It's 11 am and I've just woken up after a oarty last night...that's my excuse for not really understanding what you're getting at  :Wink:  You see that bit of code as a bug because the ebuild should just delete it automatically? Would be more efficient, and probably cause less problems for some people, but then their might be an argument for not automatically deleting such files.

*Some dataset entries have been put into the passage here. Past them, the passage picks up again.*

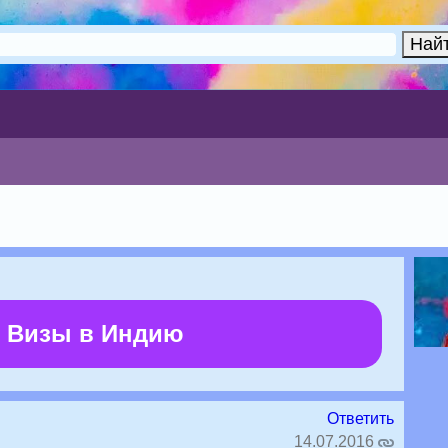
 Визы в Индию
Ответить
14.07.2016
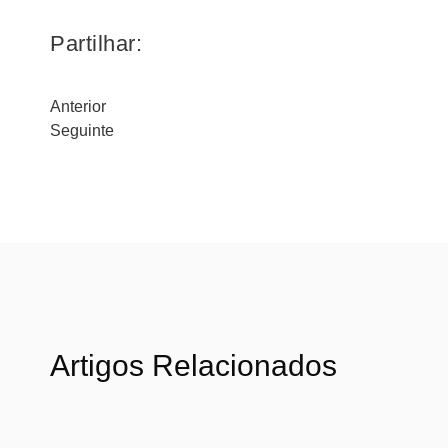
Partilhar:
Anterior
Seguinte
Artigos Relacionados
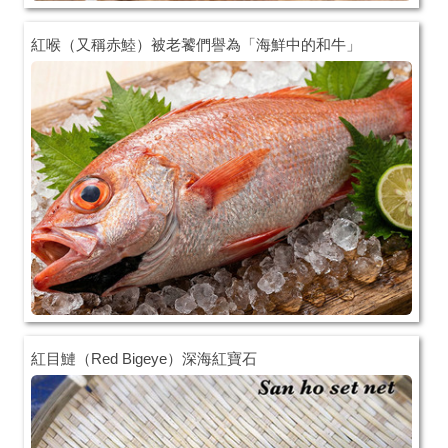
紅喉（又稱赤鯥）被老饕們譽為「海鮮中的和牛」
紅目鰱（Red Bigeye）深海紅寶石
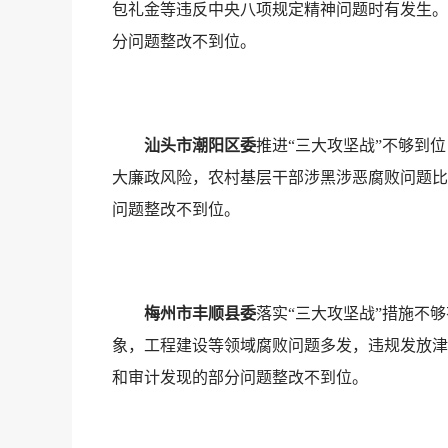
包礼金等违反中央八项规定精神问题时有发生。
分问题整改不到位。
汕头市潮阳区委
推进“三大攻坚战”不够到
大廉政风险，农村基层干部涉黑涉恶腐败问题比
问题整改不到位。
梅州市丰顺县委
落实“三大攻坚战”措施不
象，工程建设等领域腐败问题多发，违规发放津
和审计发现的部分问题整改不到位。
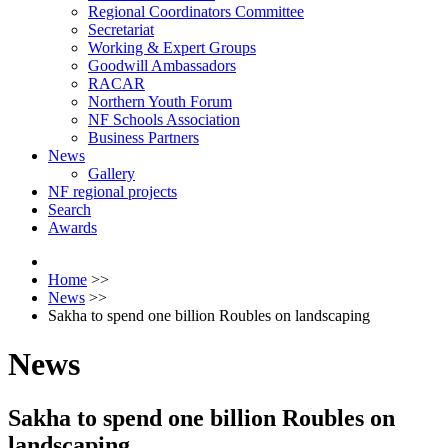
Regional Coordinators Committee
Secretariat
Working & Expert Groups
Goodwill Ambassadors
RACAR
Northern Youth Forum
NF Schools Association
Business Partners
News
Gallery
NF regional projects
Search
Awards
Home
>>
News
>>
Sakha to spend one billion Roubles on landscaping
News
Sakha to spend one billion Roubles on
landscaping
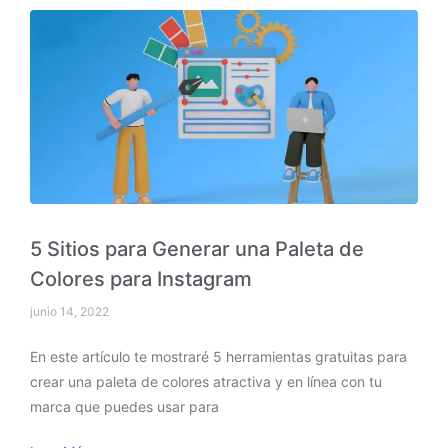
5 Sitios para Generar una Paleta de
Colores para Instagram
junio 14, 2022
En este artículo te mostraré 5 herramientas gratuitas para
crear una paleta de colores atractiva y en línea con tu
marca que puedes usar para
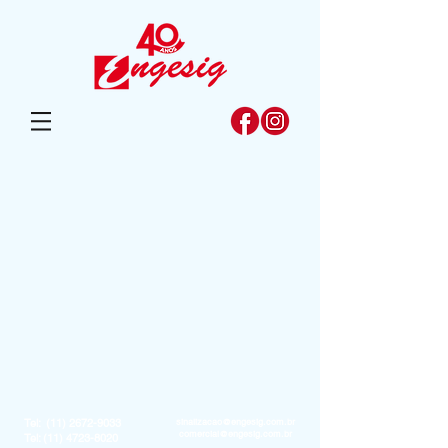
Tel:
(11) 2672-9033
sinalizacao@engesig.com.br
comercial@engesig.com.br
Tel:
(11) 4723-8020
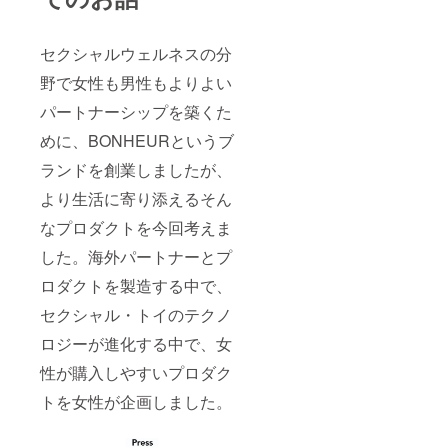
セクシャルウェルネスの分
野で女性も男性もよりよい
パートナーシップを築くた
めに、BONHEURというブ
ランドを創業しましたが、
より生活に寄り添えるそん
なプロダクトを今回考えま
した。海外パートナーとプ
ロダクトを製造する中で、
セクシャル・トイのテクノ
ロジーが進化する中で、女
性が購入しやすいプロダク
トを女性が企画しました。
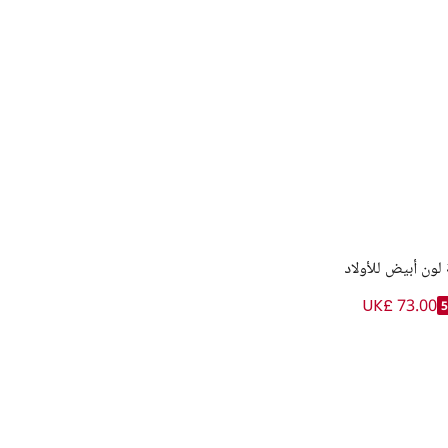
لون أبيض للأولاد
UK£ 73.00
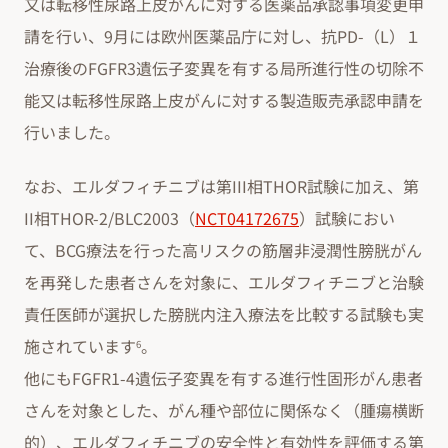
又は転移性尿路上皮がんに対する医薬品承認事項変更申
請を行い、9月には欧州医薬品庁に対し、抗PD-（L）１
治療後のFGFR3遺伝子変異を有する局所進行性の切除不
能又は転移性尿路上皮がんに対する製造販売承認申請を
行いました。
なお、エルダフィチニブは第III相THOR試験に加え、第
II相THOR-2/BLC2003（
NCT04172675
）試験におい
て、BCG療法を行った高リスクの筋層非浸潤性膀胱がん
を再発した患者さんを対象に、エルダフィチニブと治験
責任医師が選択した膀胱内注入療法を比較する試験も実
施されています
。
6
他にもFGFR1-4遺伝子変異を有する進行性固形がん患者
さんを対象とした、がん種や部位に関係なく（腫瘍横断
的）、エルダフィチニブの安全性と有効性を評価する第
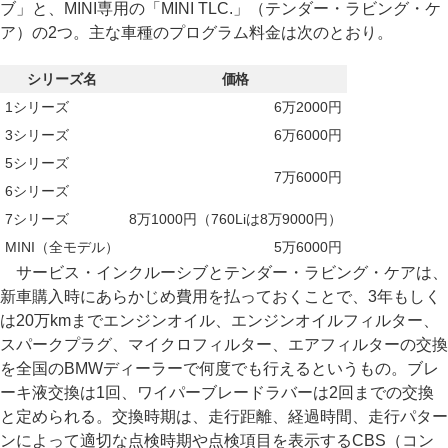
ブ」と、MINI専用の「MINI TLC.」（テンダー・ラビング・ケ
ア）の2つ。主な車種のプログラム料金は次のとおり。
シリーズ名
価格
1シリーズ
6万2000円
3シリーズ
6万6000円
5シリーズ
7万6000円
6シリーズ
7シリーズ
8万1000円（760Liは8万9000円）
MINI（全モデル）
5万6000円
サービス・インクルーシブとテンダー・ラビング・ケアは、
新車購入時にあらかじめ費用を払っておくことで、3年もしく
は20万kmまでエンジンオイル、エンジンオイルフィルター、
スパークプラグ、マイクロフィルター、エアフィルターの交換
を全国のBMWディーラーで何度でも行えるというもの。ブレ
ーキ液交換は1回、ワイパーブレードラバーは2回までの交換
と定められる。交換時期は、走行距離、経過時間、走行パター
ンによって適切な点検時期や点検項目を表示するCBS（コン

 As for the automated kernel rebuild process - is that genkernel, or just a script you've set up? if genkernel's breaking, what sort of error are you getting??

----------

## BigBaaadBob

 *jcbray wrote:*   

> It's 11 am and I've just woken up after a oarty last night...that's my excuse for not really understanding what you're getting at  

 

's ok.  I'm recovering from traveling from a skating competition in Romania.  :Wink: 

 *jcbray wrote:*   

> You see that bit of code as a bug because the ebuild should just delete it automatically? Would be more efficient, and probably cause less problems for some people, but then their might be an argument for not automatically deleting such files.

  That's why I thought it might be qualified by a local use flag that says "Just doo it, don't bother me".  That way the innocent wouldn't be harmed and the fearless wouldn't be annoyed!

 *jcbray wrote:*   

> 
> 
> As for the automated kernel rebuild process - is that genkernel, or just a script you've set up? 

 

It's a script I have that uses "module-rebuild".

----------